» **Job item**:
Please copy the data below exactly; none of the pictures in it belong in the copy.

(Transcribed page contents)
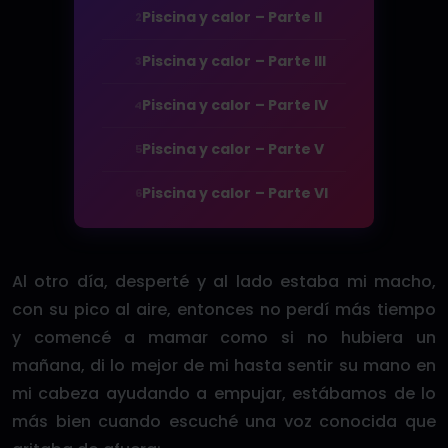
Piscina y calor – Parte II
2
Piscina y calor – Parte III
3
Piscina y calor – Parte IV
4
Piscina y calor – Parte V
5
Piscina y calor – Parte VI
6
Al otro día, desperté y al lado estaba mi macho,
con su pico al aire, entonces no perdí más tiempo
y comencé a mamar como si no hubiera un
mañana, di lo mejor de mi hasta sentir su mano en
mi cabeza ayudando a empujar, estábamos de lo
más bien cuando escuché una voz conocida que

» **Task solution**:
Piscina y calor – Parte II
2
Piscina y calor – Parte III
3
Piscina y calor – Parte IV
4
Piscina y calor – Parte V
5
Piscina y calor – Parte VI
6
Al otro día, desperté y al lado estaba mi macho,
con su pico al aire, entonces no perdí más tiempo
y comencé a mamar como si no hubiera un
mañana, di lo mejor de mi hasta sentir su mano en
mi cabeza ayudando a empujar, estábamos de lo
más bien cuando escuché una voz conocida que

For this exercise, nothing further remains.